▶ [Activity]: Omitting the pictures, print every line below exactly as it stands.

Start of Records for processing

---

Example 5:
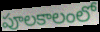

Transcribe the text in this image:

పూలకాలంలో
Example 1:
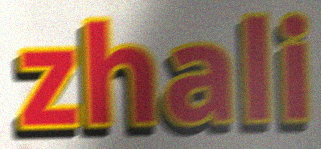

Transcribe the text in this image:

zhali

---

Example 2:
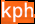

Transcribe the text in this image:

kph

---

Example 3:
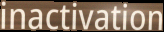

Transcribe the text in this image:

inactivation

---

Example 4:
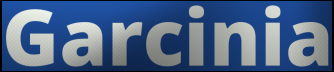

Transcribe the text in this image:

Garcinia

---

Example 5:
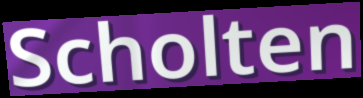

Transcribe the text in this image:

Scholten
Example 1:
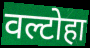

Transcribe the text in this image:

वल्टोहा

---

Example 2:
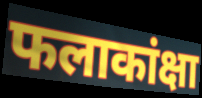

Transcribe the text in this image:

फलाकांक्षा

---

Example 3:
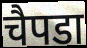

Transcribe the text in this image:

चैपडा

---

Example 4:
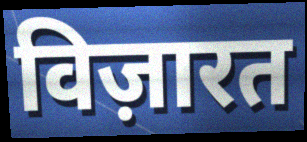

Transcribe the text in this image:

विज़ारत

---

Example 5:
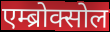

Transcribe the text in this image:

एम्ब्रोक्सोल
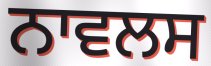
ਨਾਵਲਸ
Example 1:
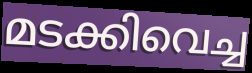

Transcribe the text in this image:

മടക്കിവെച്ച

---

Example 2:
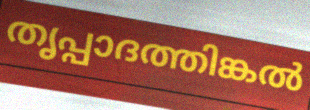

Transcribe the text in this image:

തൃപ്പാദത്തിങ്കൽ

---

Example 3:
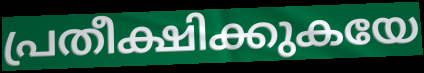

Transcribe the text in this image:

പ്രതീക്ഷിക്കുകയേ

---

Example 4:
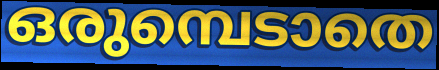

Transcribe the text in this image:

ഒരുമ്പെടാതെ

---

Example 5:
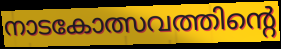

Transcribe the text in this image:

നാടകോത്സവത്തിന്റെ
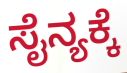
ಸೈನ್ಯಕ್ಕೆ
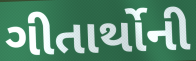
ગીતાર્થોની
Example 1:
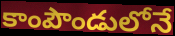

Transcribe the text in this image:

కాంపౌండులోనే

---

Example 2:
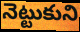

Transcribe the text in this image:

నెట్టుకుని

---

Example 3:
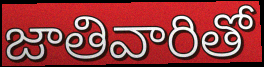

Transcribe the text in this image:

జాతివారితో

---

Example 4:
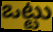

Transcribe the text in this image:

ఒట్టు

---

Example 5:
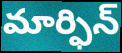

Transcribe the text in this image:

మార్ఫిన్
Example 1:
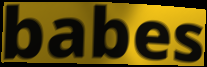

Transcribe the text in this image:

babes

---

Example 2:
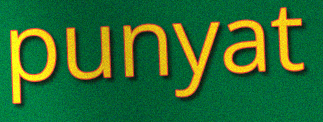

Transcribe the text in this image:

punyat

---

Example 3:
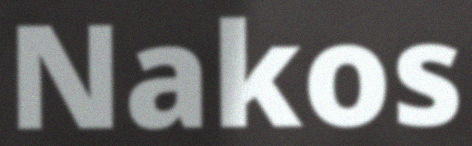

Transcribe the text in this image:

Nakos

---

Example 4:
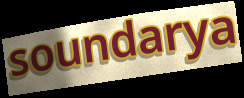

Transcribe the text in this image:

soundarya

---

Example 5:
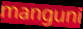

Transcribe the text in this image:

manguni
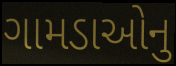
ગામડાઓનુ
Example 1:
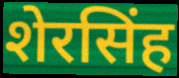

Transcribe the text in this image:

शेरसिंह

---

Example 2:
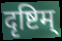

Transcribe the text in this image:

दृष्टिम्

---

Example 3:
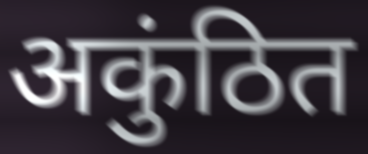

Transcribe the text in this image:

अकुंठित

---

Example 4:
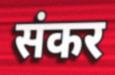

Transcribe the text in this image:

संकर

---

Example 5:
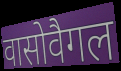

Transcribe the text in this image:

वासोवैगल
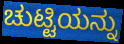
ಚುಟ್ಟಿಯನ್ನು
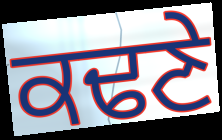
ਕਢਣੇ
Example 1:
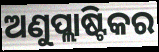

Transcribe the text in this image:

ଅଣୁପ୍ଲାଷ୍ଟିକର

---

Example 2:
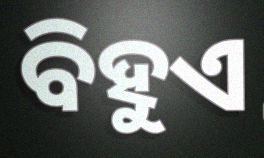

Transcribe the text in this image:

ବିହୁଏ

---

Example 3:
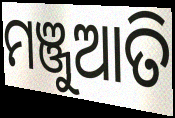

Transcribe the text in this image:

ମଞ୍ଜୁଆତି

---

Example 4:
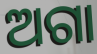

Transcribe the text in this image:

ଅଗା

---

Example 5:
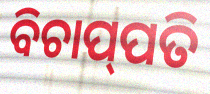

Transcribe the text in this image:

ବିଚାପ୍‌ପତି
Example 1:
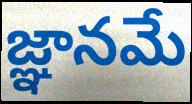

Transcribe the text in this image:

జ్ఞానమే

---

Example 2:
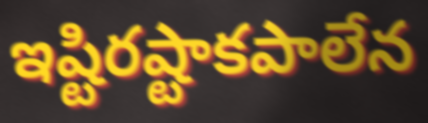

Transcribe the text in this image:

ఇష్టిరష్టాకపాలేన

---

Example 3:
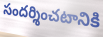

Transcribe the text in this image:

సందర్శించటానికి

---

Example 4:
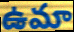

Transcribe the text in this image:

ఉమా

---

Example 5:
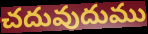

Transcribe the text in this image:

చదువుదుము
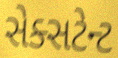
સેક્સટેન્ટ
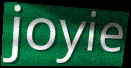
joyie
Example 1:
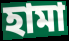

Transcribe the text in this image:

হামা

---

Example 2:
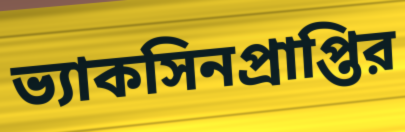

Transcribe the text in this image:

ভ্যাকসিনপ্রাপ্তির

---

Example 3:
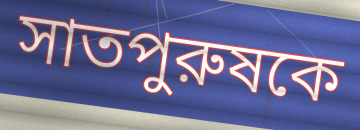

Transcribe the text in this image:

End of Records for processing

▶ [Finished task]:
---

Example 5:

Transcribe the text in this image:

పూలకాలంలో
Example 1:

Transcribe the text in this image:

zhali

---

Example 2:

Transcribe the text in this image:

kph

---

Example 3:

Transcribe the text in this image:

inactivation

---

Example 4:

Transcribe the text in this image:

Garcinia

---

Example 5:

Transcribe the text in this image:

Scholten
Example 1:

Transcribe the text in this image:

वल्टोहा

---

Example 2:

Transcribe the text in this image:

फलाकांक्षा

---

Example 3:

Transcribe the text in this image:

चैपडा

---

Example 4:

Transcribe the text in this image:

विज़ारत

---

Example 5:

Transcribe the text in this image:

एम्ब्रोक्सोल
ਨਾਵਲਸ
Example 1:

Transcribe the text in this image:

മടക്കിവെച്ച

---

Example 2:

Transcribe the text in this image:

തൃപ്പാദത്തിങ്കൽ

---

Example 3:

Transcribe the text in this image:

പ്രതീക്ഷിക്കുകയേ

---

Example 4:

Transcribe the text in this image:

ഒരുമ്പെടാതെ

---

Example 5:

Transcribe the text in this image:

നാടകോത്സവത്തിന്റെ
ಸೈನ್ಯಕ್ಕೆ
ગીતાર્થોની
Example 1:

Transcribe the text in this image:

కాంపౌండులోనే

---

Example 2:

Transcribe the text in this image:

నెట్టుకుని

---

Example 3:

Transcribe the text in this image:

జాతివారితో

---

Example 4:

Transcribe the text in this image:

ఒట్టు

---

Example 5:

Transcribe the text in this image:

మార్ఫిన్
Example 1:

Transcribe the text in this image:

babes

---

Example 2:

Transcribe the text in this image:

punyat

---

Example 3:

Transcribe the text in this image:

Nakos

---

Example 4:

Transcribe the text in this image:

soundarya

---

Example 5:

Transcribe the text in this image:

manguni
ગામડાઓનુ
Example 1:

Transcribe the text in this image:

शेरसिंह

---

Example 2:

Transcribe the text in this image:

दृष्टिम्

---

Example 3:

Transcribe the text in this image:

अकुंठित

---

Example 4:

Transcribe the text in this image:

संकर

---

Example 5:

Transcribe the text in this image:

वासोवैगल
ಚುಟ್ಟಿಯನ್ನು
ਕਢਣੇ
Example 1:

Transcribe the text in this image:

ଅଣୁପ୍ଲାଷ୍ଟିକର

---

Example 2:

Transcribe the text in this image:

ବିହୁଏ

---

Example 3:

Transcribe the text in this image:

ମଞ୍ଜୁଆତି

---

Example 4:

Transcribe the text in this image:

ଅଗା

---

Example 5:

Transcribe the text in this image:

ବିଚାପ୍‌ପତି
Example 1:

Transcribe the text in this image:

జ్ఞానమే

---

Example 2:

Transcribe the text in this image:

ఇష్టిరష్టాకపాలేన

---

Example 3:

Transcribe the text in this image:

సందర్శించటానికి

---

Example 4:

Transcribe the text in this image:

ఉమా

---

Example 5:

Transcribe the text in this image:

చదువుదుము
સેક્સટેન્ટ
joyie
Example 1:

Transcribe the text in this image:

হামা

---

Example 2:

Transcribe the text in this image:

ভ্যাকসিনপ্রাপ্তির

---

Example 3:

Transcribe the text in this image:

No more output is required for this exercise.